##### Given data #####

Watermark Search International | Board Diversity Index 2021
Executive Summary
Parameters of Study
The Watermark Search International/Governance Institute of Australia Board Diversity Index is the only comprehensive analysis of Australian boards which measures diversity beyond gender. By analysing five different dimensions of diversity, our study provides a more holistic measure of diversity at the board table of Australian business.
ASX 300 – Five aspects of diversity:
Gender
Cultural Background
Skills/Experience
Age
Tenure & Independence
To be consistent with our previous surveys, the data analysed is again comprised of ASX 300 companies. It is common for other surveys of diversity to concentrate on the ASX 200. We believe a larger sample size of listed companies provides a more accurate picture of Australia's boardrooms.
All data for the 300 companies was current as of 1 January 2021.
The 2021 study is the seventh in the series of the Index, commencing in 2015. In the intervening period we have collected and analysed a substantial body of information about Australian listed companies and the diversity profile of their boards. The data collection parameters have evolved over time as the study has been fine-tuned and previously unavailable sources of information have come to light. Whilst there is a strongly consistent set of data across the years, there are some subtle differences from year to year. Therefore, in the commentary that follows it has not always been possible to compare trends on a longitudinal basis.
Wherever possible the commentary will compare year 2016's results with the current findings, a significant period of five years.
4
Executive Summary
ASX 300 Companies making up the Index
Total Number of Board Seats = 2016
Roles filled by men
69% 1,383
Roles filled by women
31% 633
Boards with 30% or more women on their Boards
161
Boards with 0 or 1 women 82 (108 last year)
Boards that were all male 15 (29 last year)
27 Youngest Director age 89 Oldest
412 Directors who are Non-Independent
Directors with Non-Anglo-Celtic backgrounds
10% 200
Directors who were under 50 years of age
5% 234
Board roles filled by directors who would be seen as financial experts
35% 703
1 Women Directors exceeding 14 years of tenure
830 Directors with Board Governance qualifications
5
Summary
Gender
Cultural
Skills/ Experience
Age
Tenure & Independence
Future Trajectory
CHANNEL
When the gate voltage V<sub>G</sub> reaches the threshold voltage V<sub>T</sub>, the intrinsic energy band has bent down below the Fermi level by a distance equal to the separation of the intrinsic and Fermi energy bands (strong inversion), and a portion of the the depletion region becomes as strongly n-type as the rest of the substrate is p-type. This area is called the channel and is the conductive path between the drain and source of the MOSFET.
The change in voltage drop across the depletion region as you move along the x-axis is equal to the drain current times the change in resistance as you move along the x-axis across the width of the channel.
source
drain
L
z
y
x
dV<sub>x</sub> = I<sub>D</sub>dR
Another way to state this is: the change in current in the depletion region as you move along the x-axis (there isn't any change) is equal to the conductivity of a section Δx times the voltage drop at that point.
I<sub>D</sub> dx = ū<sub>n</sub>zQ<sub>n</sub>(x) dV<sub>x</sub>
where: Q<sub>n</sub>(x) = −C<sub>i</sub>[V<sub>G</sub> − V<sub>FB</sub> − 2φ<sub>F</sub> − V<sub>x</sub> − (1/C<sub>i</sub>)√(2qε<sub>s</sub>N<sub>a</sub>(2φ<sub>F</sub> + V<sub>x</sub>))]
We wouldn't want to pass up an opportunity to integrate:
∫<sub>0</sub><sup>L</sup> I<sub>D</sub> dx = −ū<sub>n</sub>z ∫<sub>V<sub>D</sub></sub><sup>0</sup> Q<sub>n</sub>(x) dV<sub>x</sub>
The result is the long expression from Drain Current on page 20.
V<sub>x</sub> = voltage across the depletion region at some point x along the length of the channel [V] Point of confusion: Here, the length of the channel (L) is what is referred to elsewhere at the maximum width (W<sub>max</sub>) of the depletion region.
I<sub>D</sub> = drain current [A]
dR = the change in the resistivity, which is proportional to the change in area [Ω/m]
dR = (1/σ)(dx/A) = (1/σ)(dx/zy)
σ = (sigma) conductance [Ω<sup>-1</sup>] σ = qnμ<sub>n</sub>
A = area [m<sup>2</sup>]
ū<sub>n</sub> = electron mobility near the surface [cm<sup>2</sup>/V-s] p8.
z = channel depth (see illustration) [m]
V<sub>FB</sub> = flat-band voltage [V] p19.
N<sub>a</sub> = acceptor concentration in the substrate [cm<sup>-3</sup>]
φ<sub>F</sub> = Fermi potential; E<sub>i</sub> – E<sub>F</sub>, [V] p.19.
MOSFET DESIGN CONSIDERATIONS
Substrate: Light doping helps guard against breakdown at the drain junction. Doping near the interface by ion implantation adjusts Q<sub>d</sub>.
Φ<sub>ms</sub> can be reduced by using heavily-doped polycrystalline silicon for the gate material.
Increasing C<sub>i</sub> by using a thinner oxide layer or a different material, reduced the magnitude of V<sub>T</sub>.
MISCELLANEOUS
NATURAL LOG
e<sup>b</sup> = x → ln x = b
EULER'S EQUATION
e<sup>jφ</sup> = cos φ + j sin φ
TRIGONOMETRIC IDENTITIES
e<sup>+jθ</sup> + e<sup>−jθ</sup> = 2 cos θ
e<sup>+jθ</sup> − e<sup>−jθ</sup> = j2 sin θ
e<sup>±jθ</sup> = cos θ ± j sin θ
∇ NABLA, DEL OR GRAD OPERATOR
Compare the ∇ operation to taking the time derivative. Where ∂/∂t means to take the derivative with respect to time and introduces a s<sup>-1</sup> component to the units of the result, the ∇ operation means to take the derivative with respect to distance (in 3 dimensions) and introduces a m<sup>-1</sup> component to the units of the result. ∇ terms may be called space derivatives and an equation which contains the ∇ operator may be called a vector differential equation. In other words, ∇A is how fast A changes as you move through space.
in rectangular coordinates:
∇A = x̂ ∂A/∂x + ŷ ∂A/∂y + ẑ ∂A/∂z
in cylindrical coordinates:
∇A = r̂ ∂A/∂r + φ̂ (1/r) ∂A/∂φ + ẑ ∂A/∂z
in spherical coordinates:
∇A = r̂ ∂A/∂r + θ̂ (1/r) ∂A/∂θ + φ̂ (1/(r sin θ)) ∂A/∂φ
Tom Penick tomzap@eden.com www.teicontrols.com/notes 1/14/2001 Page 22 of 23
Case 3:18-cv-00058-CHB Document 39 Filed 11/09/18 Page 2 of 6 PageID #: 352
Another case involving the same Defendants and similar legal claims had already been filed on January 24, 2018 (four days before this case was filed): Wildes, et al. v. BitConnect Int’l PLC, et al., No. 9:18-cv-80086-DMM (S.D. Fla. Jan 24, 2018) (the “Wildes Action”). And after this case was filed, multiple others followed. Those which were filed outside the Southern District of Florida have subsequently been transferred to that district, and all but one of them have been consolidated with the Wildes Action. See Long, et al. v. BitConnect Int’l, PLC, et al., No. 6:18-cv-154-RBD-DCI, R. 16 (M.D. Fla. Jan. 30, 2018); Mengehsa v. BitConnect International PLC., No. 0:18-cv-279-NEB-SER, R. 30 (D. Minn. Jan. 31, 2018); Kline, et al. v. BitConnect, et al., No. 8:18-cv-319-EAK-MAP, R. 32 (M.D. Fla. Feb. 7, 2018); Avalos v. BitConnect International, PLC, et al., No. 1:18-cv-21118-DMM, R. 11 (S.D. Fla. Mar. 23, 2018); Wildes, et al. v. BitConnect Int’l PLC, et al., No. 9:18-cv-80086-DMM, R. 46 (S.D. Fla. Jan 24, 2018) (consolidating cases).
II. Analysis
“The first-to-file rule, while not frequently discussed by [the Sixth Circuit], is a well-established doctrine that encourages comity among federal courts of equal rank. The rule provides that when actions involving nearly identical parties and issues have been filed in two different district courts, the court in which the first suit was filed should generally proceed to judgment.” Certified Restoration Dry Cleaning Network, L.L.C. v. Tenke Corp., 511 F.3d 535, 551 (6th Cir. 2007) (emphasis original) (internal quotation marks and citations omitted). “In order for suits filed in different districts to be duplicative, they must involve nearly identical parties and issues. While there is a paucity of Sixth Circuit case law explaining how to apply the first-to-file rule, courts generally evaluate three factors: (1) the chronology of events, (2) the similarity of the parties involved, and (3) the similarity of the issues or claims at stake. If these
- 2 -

#####

▶ **What is needed**: For the lines above, output exactly those from the line containing "e<sup>jφ</sup> = cos φ + j sin φ" through the line containing "OR GRAD OPERATOR", and skip the others.

▶ **Response**:
e<sup>jφ</sup> = cos φ + j sin φ
TRIGONOMETRIC IDENTITIES
e<sup>+jθ</sup> + e<sup>−jθ</sup> = 2 cos θ
e<sup>+jθ</sup> − e<sup>−jθ</sup> = j2 sin θ
e<sup>±jθ</sup> = cos θ ± j sin θ
∇ NABLA, DEL OR GRAD OPERATOR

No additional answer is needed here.